Exercise —
From the data below, please reproduce exactly everything from the line that contains "9: (803, 545)" down to the line that contains "35: (509, 553)", with both ends included.

┌──

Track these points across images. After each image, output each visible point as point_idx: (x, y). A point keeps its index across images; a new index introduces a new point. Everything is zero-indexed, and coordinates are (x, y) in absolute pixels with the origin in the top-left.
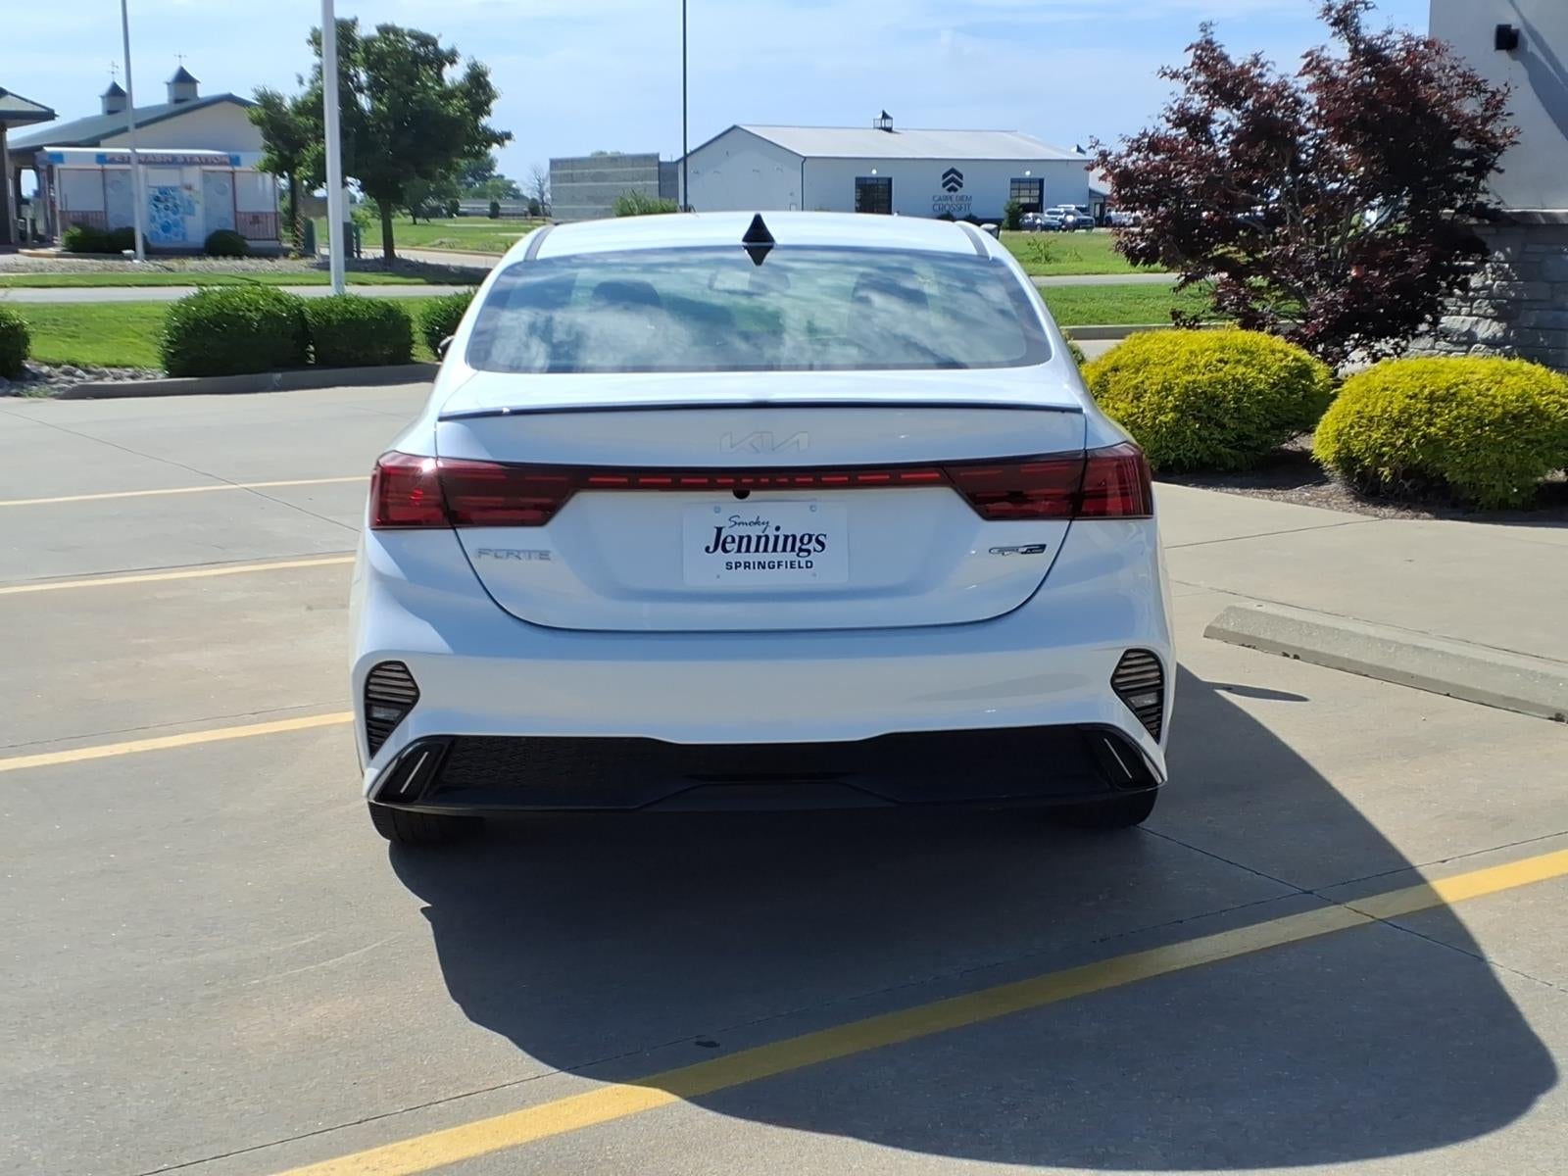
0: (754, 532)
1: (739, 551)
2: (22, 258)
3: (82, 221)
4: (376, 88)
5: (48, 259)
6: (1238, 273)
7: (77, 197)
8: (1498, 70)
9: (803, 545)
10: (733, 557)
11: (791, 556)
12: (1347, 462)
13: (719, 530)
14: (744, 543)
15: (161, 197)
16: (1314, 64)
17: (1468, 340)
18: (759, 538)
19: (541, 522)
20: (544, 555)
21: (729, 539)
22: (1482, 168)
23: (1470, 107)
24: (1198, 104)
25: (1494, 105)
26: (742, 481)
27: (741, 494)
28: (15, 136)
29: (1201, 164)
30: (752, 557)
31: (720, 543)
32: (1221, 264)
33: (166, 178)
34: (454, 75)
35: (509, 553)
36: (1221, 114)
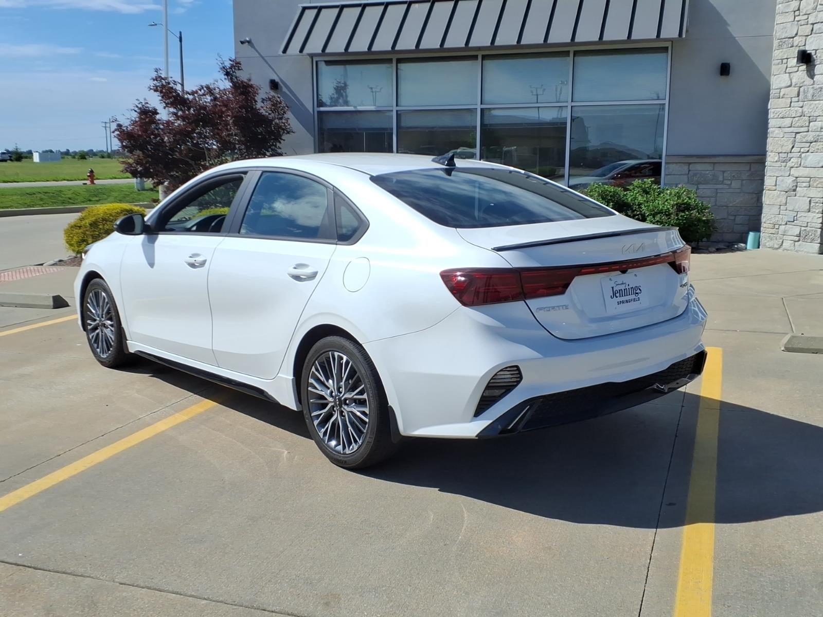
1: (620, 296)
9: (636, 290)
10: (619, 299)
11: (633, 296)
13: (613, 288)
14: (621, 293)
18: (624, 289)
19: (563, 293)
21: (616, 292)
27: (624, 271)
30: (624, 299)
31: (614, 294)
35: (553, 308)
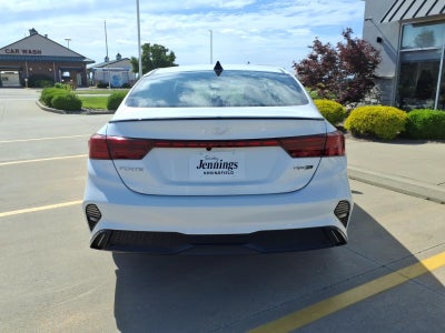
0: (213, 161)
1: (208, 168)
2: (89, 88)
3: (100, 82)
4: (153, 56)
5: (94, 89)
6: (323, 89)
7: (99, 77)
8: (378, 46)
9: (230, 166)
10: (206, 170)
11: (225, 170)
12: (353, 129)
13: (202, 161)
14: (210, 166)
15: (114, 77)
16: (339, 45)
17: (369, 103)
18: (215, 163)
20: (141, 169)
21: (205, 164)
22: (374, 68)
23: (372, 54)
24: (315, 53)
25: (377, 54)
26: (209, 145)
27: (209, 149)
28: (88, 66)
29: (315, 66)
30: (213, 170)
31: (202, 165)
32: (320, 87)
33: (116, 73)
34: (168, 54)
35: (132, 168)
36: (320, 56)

└──
┌──

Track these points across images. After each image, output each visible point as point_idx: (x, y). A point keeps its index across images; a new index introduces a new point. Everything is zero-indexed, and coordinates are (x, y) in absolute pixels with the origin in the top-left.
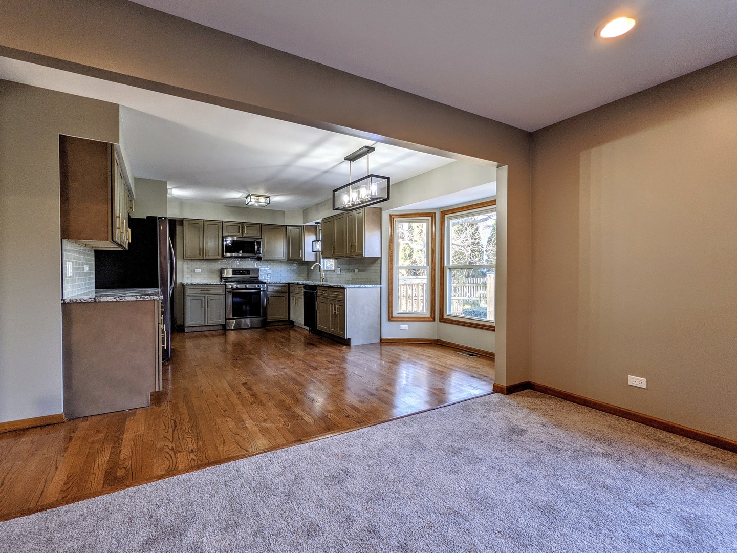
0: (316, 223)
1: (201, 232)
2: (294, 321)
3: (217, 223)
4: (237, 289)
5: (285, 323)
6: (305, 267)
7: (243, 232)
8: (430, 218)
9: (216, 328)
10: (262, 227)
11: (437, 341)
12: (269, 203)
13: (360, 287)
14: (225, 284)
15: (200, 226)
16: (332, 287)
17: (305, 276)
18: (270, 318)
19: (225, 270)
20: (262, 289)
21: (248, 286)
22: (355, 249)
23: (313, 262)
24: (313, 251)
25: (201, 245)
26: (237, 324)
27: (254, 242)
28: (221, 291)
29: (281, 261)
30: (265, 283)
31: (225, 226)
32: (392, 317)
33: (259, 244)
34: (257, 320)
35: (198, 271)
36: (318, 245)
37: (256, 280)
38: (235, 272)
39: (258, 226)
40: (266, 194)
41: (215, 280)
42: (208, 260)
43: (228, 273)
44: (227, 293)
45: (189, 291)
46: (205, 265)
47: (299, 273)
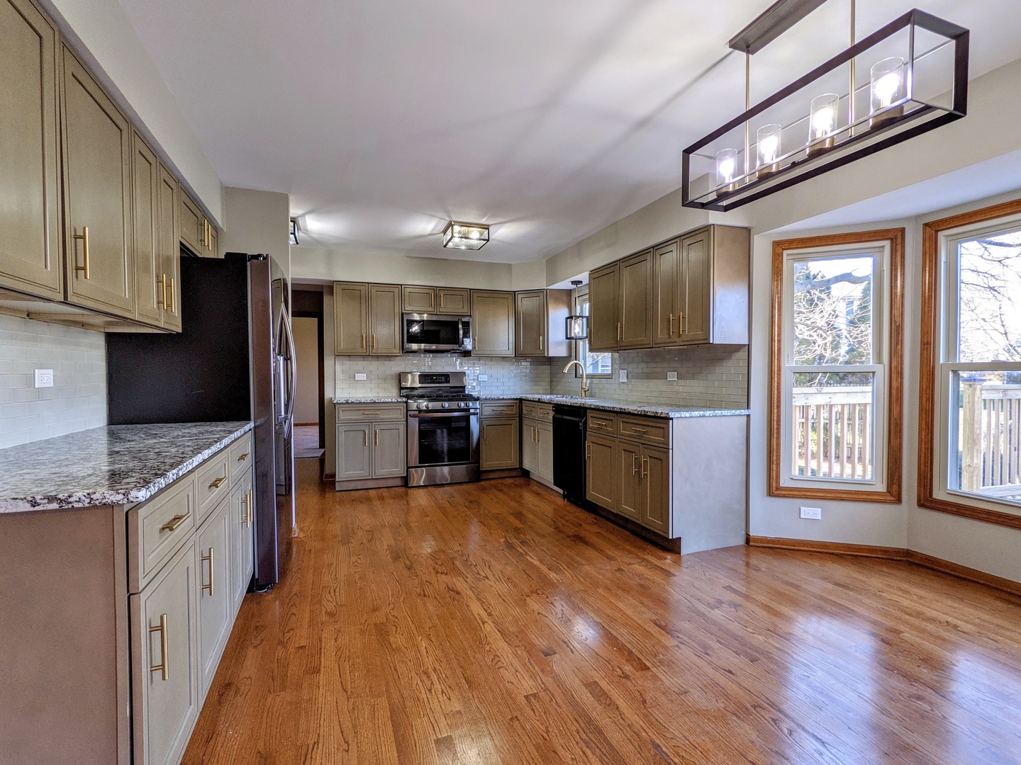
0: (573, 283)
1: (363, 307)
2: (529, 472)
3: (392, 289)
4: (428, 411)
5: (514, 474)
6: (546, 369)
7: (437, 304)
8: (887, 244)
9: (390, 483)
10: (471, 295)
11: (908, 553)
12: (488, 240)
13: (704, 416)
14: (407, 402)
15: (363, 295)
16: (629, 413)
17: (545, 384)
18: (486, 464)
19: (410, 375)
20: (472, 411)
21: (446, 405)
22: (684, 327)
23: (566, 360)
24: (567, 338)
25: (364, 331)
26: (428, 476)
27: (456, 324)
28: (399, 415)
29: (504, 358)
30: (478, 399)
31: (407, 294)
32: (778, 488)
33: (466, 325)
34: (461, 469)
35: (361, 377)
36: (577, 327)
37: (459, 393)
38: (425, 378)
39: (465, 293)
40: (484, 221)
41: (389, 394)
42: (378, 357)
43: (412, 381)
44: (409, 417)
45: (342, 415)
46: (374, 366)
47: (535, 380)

└──

Expected answer —
9: (803, 545)
10: (733, 557)
11: (791, 556)
12: (1347, 462)
13: (719, 530)
14: (744, 543)
15: (161, 197)
16: (1314, 64)
17: (1468, 340)
18: (759, 538)
19: (541, 522)
20: (544, 555)
21: (729, 539)
22: (1482, 168)
23: (1470, 107)
24: (1198, 104)
25: (1494, 105)
26: (742, 481)
27: (741, 494)
28: (15, 136)
29: (1201, 164)
30: (752, 557)
31: (720, 543)
32: (1221, 264)
33: (166, 178)
34: (454, 75)
35: (509, 553)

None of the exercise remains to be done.